Critics and curators are reframing great artists, from Gentileschi to Soutine, to fit with modern ethical narratives. But this ignores the glorious ambivalence of their creations

O

ne rainy afternoon last winter, sitting under a blanket with a cup of tea, I found myself Googling paintings by Chaïm Soutine. It’s a pastime I’ve indulged ever since visiting an exhibition of his portraits of hotel staff on the French Riviera during the 1920s – paintings that combine such a mixture of tenderness and debasement that it’s as if his brush is kissing and beating his subjects at the same time.
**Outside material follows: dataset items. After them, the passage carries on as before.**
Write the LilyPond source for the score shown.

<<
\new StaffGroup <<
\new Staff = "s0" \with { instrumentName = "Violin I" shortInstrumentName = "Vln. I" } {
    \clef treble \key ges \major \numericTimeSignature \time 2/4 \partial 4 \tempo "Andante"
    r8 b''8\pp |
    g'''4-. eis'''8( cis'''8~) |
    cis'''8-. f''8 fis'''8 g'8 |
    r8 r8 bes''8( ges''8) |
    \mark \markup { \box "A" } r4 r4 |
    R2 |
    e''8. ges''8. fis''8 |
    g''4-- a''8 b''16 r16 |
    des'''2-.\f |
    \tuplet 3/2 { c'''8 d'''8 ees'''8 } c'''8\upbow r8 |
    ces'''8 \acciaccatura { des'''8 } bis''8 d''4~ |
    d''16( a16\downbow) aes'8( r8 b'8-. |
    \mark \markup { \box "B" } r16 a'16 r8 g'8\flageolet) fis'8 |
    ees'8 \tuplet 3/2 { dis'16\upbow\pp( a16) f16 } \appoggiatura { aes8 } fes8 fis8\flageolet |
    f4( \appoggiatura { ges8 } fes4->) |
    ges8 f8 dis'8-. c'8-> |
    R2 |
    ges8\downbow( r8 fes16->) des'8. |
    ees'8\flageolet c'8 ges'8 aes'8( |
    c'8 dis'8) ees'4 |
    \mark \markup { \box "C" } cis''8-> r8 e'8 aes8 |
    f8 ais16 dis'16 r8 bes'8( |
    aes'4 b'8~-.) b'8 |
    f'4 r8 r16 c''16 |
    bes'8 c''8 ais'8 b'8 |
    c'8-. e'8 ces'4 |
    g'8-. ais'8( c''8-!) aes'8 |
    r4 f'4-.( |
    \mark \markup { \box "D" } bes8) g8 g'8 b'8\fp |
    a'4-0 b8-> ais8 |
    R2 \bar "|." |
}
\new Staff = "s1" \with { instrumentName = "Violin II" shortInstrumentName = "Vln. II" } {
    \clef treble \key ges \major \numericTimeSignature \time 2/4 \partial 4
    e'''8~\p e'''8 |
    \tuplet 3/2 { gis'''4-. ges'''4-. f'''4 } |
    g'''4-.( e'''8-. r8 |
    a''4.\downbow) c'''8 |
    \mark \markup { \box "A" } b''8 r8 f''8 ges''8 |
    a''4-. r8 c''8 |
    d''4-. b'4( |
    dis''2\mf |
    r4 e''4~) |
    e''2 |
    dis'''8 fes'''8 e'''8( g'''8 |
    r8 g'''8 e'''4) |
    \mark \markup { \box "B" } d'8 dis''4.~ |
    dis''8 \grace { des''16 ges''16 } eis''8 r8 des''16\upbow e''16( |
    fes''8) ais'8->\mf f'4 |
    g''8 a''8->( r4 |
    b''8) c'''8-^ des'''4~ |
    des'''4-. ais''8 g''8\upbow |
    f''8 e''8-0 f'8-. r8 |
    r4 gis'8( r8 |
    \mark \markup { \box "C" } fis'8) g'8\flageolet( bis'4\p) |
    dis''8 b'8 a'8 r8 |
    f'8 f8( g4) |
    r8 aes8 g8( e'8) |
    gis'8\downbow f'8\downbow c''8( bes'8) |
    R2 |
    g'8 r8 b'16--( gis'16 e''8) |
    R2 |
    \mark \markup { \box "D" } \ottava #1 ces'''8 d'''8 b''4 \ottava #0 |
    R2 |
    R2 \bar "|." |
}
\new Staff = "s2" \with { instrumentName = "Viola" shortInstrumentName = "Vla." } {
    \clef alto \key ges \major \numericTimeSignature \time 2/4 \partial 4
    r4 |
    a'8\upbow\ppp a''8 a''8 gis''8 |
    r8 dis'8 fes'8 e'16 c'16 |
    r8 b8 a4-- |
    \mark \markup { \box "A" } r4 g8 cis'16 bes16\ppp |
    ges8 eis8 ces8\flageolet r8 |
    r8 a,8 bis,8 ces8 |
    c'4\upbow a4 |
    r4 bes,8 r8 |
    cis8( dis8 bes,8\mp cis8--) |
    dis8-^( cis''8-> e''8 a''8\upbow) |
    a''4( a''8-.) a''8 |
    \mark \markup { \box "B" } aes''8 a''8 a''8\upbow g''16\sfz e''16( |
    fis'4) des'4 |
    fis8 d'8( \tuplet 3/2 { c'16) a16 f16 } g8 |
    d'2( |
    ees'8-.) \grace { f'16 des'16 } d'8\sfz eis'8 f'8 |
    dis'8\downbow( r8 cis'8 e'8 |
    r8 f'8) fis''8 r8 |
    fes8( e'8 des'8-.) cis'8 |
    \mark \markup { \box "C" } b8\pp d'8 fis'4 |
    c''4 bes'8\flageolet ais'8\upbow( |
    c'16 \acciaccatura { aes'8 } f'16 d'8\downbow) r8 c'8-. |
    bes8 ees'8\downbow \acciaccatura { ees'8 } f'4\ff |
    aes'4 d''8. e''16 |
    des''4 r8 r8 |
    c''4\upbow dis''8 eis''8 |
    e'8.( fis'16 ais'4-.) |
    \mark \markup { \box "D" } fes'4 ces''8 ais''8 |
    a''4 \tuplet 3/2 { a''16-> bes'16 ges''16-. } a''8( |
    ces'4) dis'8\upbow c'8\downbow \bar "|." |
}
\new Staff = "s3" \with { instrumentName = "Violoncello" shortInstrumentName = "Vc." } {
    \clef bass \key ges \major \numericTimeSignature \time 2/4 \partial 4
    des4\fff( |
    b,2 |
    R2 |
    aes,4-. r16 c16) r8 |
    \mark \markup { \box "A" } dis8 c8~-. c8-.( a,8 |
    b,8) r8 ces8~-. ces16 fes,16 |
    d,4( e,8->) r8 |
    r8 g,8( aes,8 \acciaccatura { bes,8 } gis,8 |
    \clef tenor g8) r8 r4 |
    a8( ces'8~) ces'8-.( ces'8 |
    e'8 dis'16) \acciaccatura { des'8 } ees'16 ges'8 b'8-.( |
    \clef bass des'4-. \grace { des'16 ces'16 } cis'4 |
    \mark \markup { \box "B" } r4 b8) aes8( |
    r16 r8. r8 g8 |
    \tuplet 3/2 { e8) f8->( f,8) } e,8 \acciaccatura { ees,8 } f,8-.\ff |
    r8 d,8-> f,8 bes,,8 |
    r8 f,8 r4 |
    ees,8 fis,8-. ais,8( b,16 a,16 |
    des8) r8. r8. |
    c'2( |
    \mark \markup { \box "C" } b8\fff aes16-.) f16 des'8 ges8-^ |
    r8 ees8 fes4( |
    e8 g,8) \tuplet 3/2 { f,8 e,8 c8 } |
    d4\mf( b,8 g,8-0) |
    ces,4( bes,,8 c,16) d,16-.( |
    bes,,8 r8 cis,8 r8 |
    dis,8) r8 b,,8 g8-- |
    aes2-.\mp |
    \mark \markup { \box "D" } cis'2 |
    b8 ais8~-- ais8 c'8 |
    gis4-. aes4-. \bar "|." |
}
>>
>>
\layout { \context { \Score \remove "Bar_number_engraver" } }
I flicked through images of hopelessly innocent cooks and bellboys, with complexions the colour of raw sausage and ears that look as if they have been brutally yanked. And as I did, I came across a review of the very show where I had first encountered Soutine’s works. Ah, I thought, looking forward to luxuriating in literature about his particular genius for kindly sadism.
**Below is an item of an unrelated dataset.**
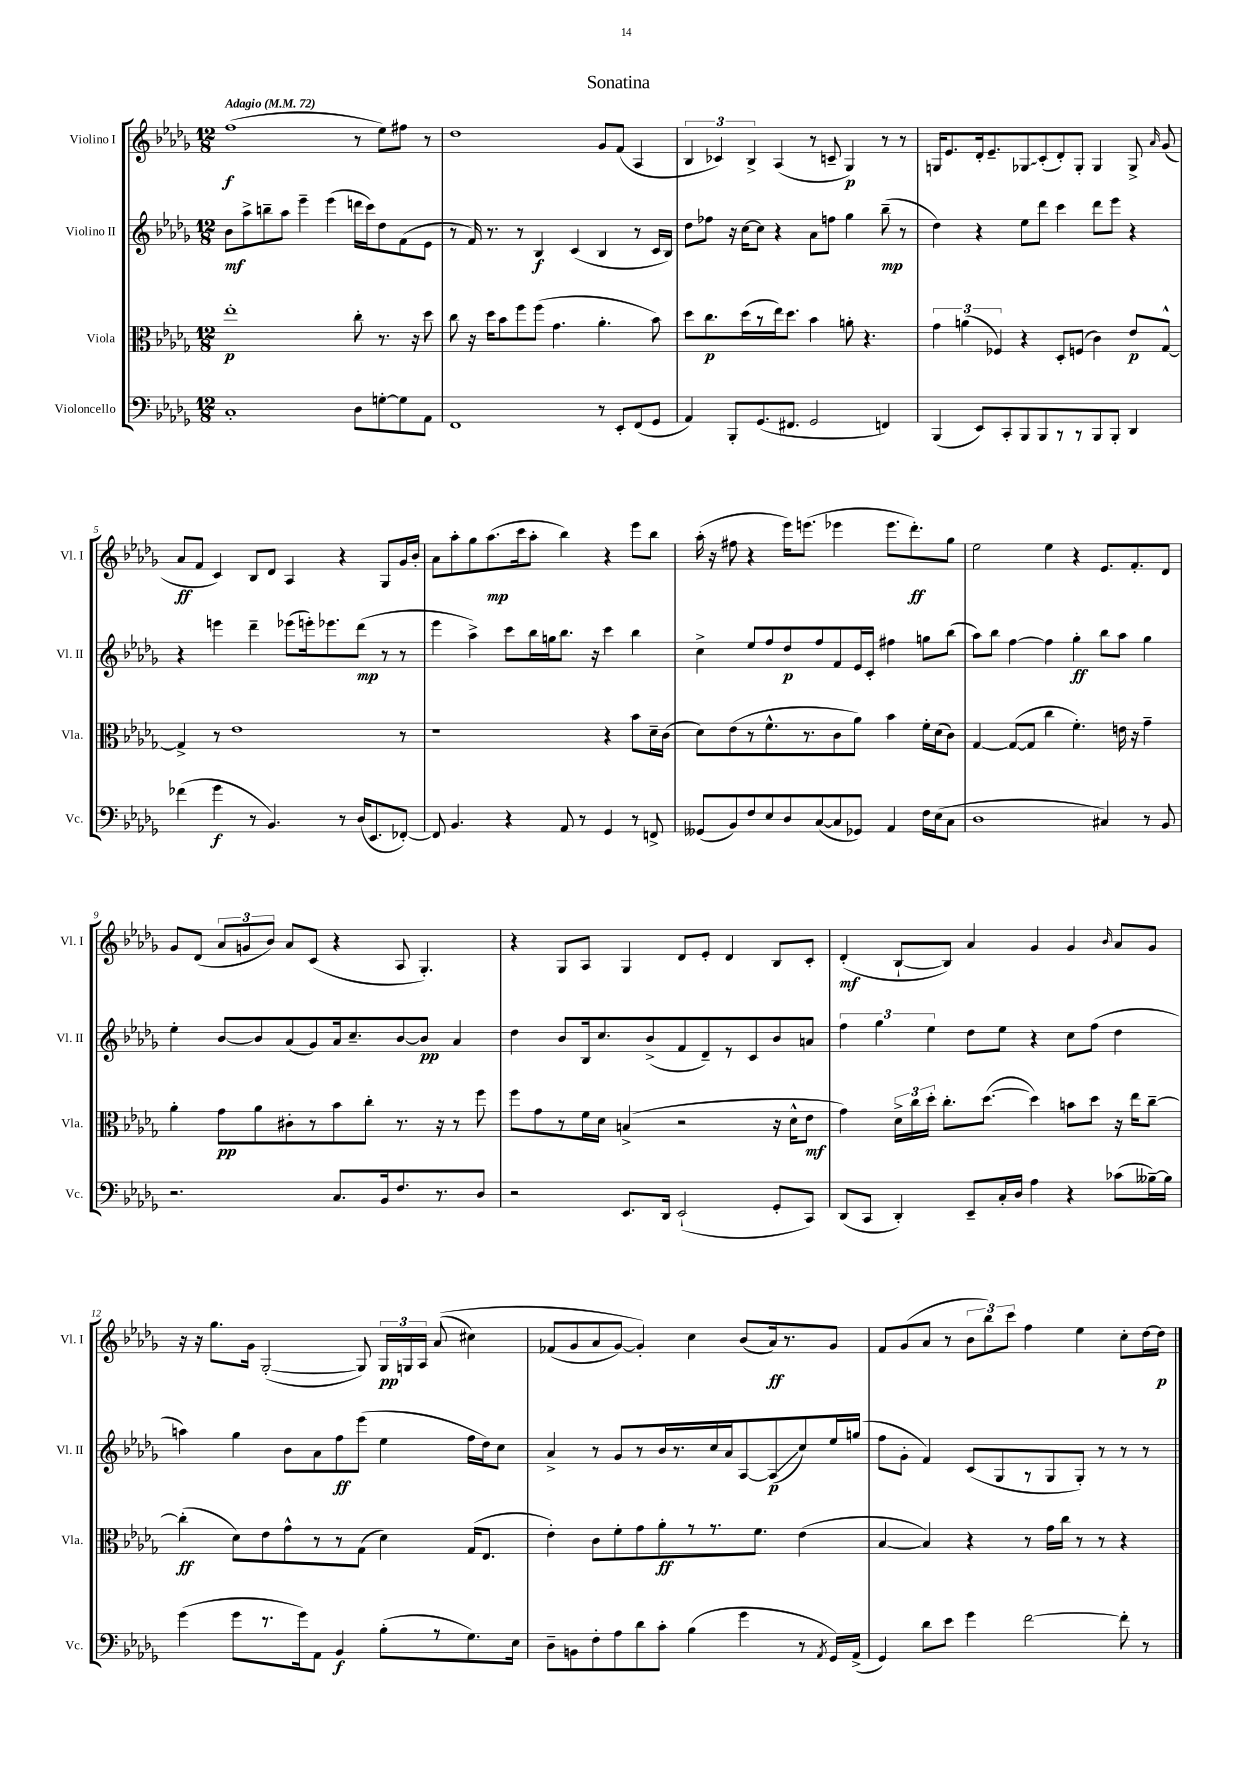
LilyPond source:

Yet my plans to float away on Soutine’s twisted dreams came to an abrupt halt. For as I read, I realised that the tangled emotions and gnarly moral complexities that make his paintings so intoxicating had been erased from the picture. In their place was a sanitised vision of an artist with a “profoundly compassionate and humane eye” that “sympathetically drifted to the underclass”, who made paintings that celebrated “the richness of these otherwise forgotten lives”.